Researchers at Duke University and the University of Michigan examined the testosterone levels of students around the time of the 2008 presidential election. Men who voted for John McCain exhibited significant decreases in testosterone upon learning that he lost, whereas the testosterone levels of men who supported Barack Obama were stable. This effect remained even after controlling for political values, intensity of support, alcohol consumption, and social environment. Meanwhile, despite having political feelings similar to men, women exhibited no significant difference in testosterone levels regardless of which candidate they supported. These findings are consistent with earlier research showing that male testosterone fluctuates in response to winning or losing dominance contests.
Stanton, S. et al., “Dominance, Politics, and Physiology: Voters’ Testosterone Changes on the Night of the 2008 United States Presidential Election,” PLoS ONE (October 2009).
summary from the Boston Globe, 15 November 2009.
This study leads me to think of several possibilities:
1. What is the emotional feedback for males that varying levels of testosterone produce? Do males seek dominance contests because of the testosterone effect? Has this been studied? Is there literature on this?

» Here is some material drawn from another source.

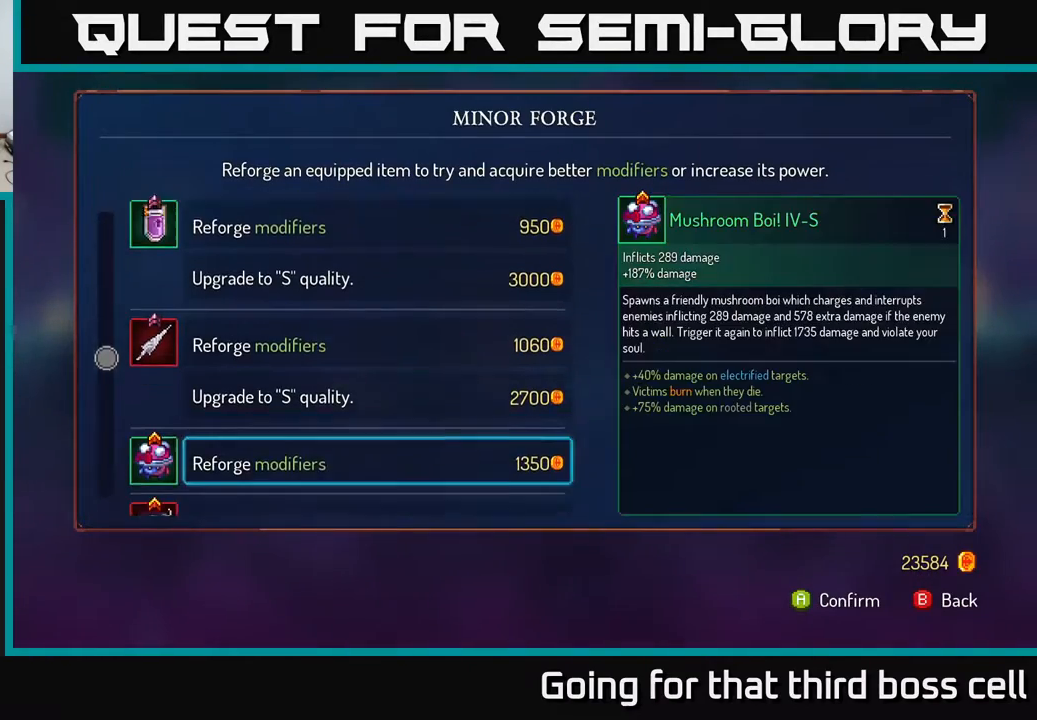
{"buttons": [], "left_stick": "up", "right_stick": "center", "events": [[183, "left_stick", "up"], [317, "left_stick", "center"], [400, "left_stick", "up"]]}
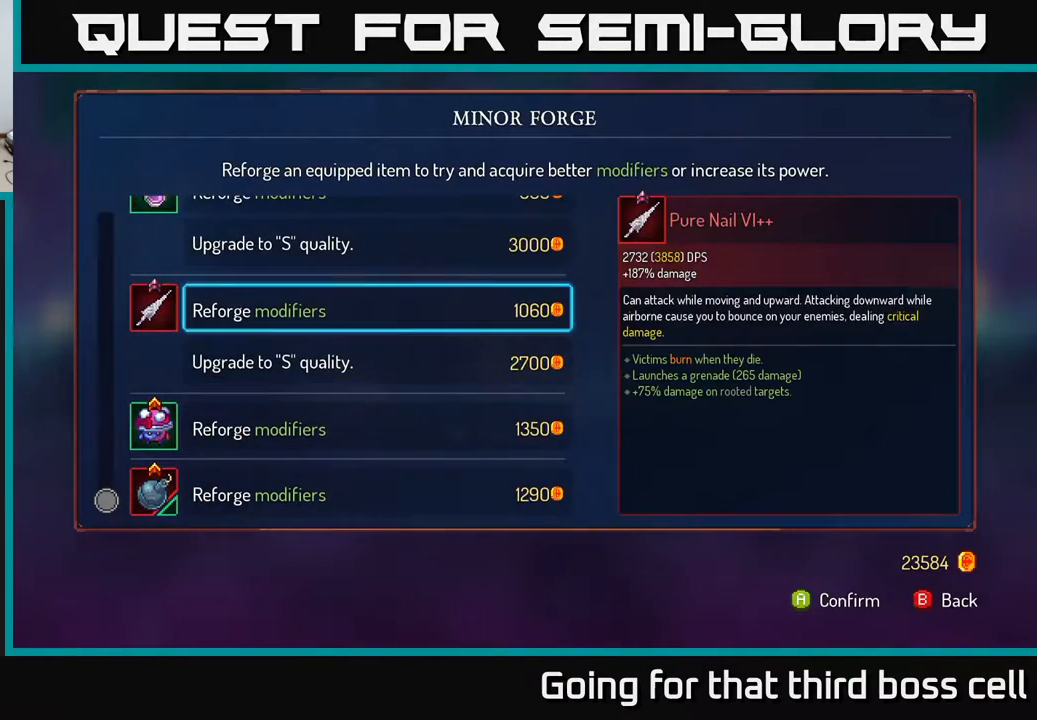
{"buttons": [], "left_stick": "down", "right_stick": "center", "events": [[50, "left_stick", "center"], [150, "left_stick", "up"], [267, "A", "down"], [283, "left_stick", "center"], [333, "A", "up"], [450, "left_stick", "down"]]}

2. I'd like to see more of this sort of study around sports contests. In my self-observation about sports I have come to believe that I 'invest' myself emotionally in the contest. For instance, some years I choose to invest in one team or another in the World Series and other years I choose to "care less." When I do invest myself emotionally in a team I notice that I tend to either feel elated with a win or depressed by a loss. Sometimes I try to talk myself out of the feelings (especially the depressed ones associated to a loss) by telling myself that "it really makes not a wit of difference who wins this game", but my rational self only helps my mood so much. Again, do males tend to seek the dominance contest in the "big game" because we need the testosterone kick? Are we testosterone boost seekers?
3. Is this study a bit of evidence for the proposition that females might be more steady rational leaders around contested issues, such as affairs of state that have the potential for warfare? Are females less likely to enter into dominance contests for what they promise emotionally/chemically? I don't think we have enough evidence yet to confirm this hypothesis, but this study (and others?) are a start.